The splendour of the estate was only enhanced by the Bourbon monarchs, who would spend the whole spring, from Easter to July, at the Palace. Phillip V added new gardens and Ferdinand VI designed a new system of tree-lined streets and created a small village within the estate, which was further developed by Charles III and Charles IV. As Ferdinand VII and Isabella II continued to visit Aranjuez during the spring, the splendour of this site was maintained until 1870.

The Royal Palace, built by Phillip II on the site of the old palace of the Grand Masters of Santiago, was designed by the architect Juan Bautista de Toledo –under whom construction began in 1564– and later Juan Herrera, who only managed to finish half the project. Although glimpses of the original layout still remain, the building itself is more characteristic of the classicism favoured by the Hapsburg monarchs, with alternating white stone and brick. The original design was continued by Phillip V in 1715 but not finished until 1752 under Ferdinand VI. The rectangular layout that Juan Bautista de Toledo had planned, and that took two centuries to complete, was only maintained for 20 years, since in 1775 Charles III added two wings onto the Palace.

Real Casa del Labrador

As the Prince of Asturias, Charles IV was a frequent visitor to the pier pavilions built by Ferdinand VI and grew up playing in the Prince’s Garden. When he became King, he decided to build a new country house at the far end of these gardens, known as the Casa del Labrador (the labourer"s house) due to its modest exterior that was designed to heavily contrast the magnificent internal decor. It was built by chief architect Juan de Villanueva and his pupil Isidro González Velázquez, who designed some of the interior spaces. These rooms, developed in various stages until 1808, are the greatest example of the lavish interior decor favoured by this monarch in his palaces and country retreats. Highlights at this Site include the combination of different types of art and the luxurious textiles, in particular the silks from Lyon, as well as wealth of original works on the main floor, where Ferdinand VII added various paintings and landscapes by Brambilla.

King"s Garden, the Island Garden, Parterre Garden and the Prince"s Garden

Phillip II, a great lover of gardens, paid special attention to this feature of the Aranjuez Palace: during his reign, he maintained both the Island Garden, designed by the architect Juan Bautista de Toledo, and the King"s Garden, immediately adjacent to the Palace and whose current layout was designed by Philip IV. The majority of the fountains on this island were commissioned by Phillip IV, while the Bourbons added other features such as the Charles III benches.
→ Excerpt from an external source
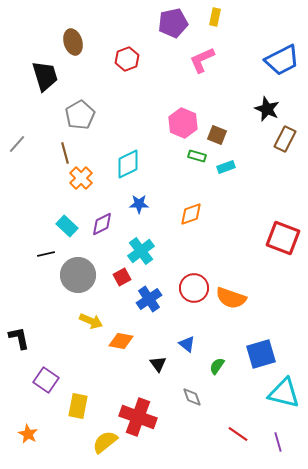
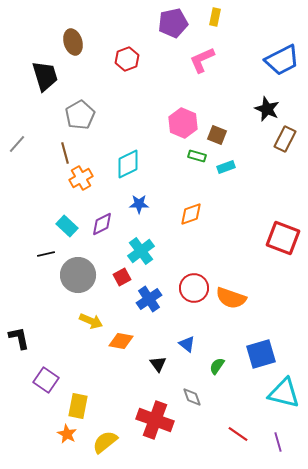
orange cross at (81, 178): rotated 15 degrees clockwise
red cross at (138, 417): moved 17 px right, 3 px down
orange star at (28, 434): moved 39 px right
Phillip V made two French-style additions to the existing gardens: the Parterre Garden in front of the palace and the extension at the far end of the Island Garden, known as the Little Island, where he installed the Tritons Fountain that was later moved to the Campo del Moro park by Isabella II.
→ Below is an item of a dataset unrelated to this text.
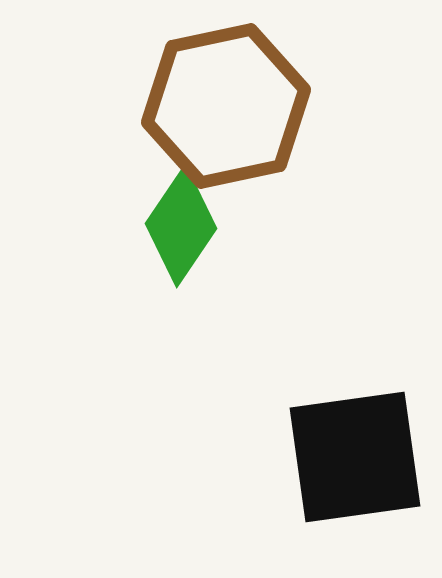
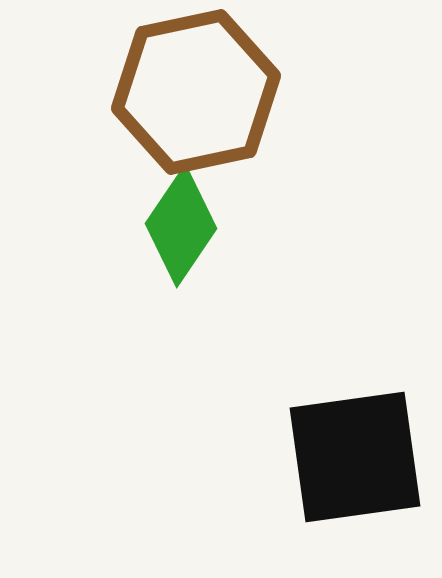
brown hexagon: moved 30 px left, 14 px up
The Prince"s Garden owes its name and creation to the son and heir of Charles III who, in the 1770s, began to use Ferdinand VI"s old pier for his own enjoyment. He also created a landscaped garden in the Anglo-French style that was in fashion at the time and which was directly influenced by Marie Antoinette"s gardens at the Petit Trianon. Both Juan de Villanueva and Pablo Boutelou collaborated in the design of this garden.